Implementations of the methods disclosed herein may be performed in the operation of such computing devices. The order of the blocks presented in the examples above can be varied for example, blocks can be re-ordered, combined, and/or broken into sub-blocks. Certain blocks or processes can be performed in parallel. The operations described in this specification can be implemented as operations performed by a data processing apparatus on data stored on one or more computer-readable storage devices or received from other sources.
The use of “adapted to” or “configured to” herein is meant as open and inclusive language that does not foreclose devices adapted to or configured to perform additional tasks or steps. Additionally, the use of “based on” is meant to be open and inclusive, in that a process, step, calculation, or other action “based on” one or more recited conditions or values may, in practice, be based on additional conditions or value beyond those recited. Headings, lists, and numbering included herein are for ease of explanation only and are not meant to be limiting.
It will also be understood that, although the terms “first,” “second,” etc. may be used herein to describe various elements, these elements should not be limited by these terms.

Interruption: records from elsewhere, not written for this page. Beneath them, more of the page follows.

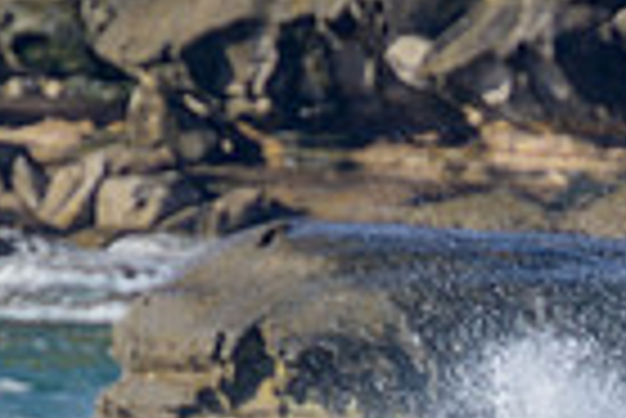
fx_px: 57999
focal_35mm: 3332
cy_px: 775
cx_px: 914
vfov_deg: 0.4
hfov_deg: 0.6
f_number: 11
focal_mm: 800
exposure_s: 1/200
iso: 100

These terms are only used to distinguish one element from another. For example, a first node could be termed a second node, and, similarly, a second node could be termed a first node, which changing the meaning of the description, so long as all occurrences of the “first node” are renamed consistently and all occurrences of the “second node” are renamed consistently. The first node and the second node are both nodes, but they are not the same node.
The terminology used herein is for the purpose of describing particular implementations only and is not intended to be limiting of the claims. As used in the description of the implementations and the appended claims, the singular forms “a,” “an,” and “the” are intended to include the plural forms as well, unless the context clearly indicates otherwise. It will also be understood that the term “and/or” as used herein refers to and encompasses any and all possible combinations of one or more of the associated listed items. It will be further understood that the terms “comprises” and/or “comprising,” when used in this specification, specify the presence of stated features, integers, steps, operations, elements, and/or components, but do not preclude the presence or addition of one or more other features, integers, steps, operations, elements, components, and/or groups thereof.
As used herein, the term “if” may be construed to mean “when” or “upon” or “in response to determining” or “in accordance with a determination” or “in response to detecting,” that a stated condition precedent is true, depending on the context. Similarly, the phrase “if it is determined [that a stated condition precedent is true]” or “if [a stated condition precedent is true]” or “when [a stated condition precedent is true]” may be construed to mean “upon determining” or “in response to determining” or “in accordance with a determination” or “upon detecting” or “in response to detecting” that the stated condition precedent is true, depending on the context.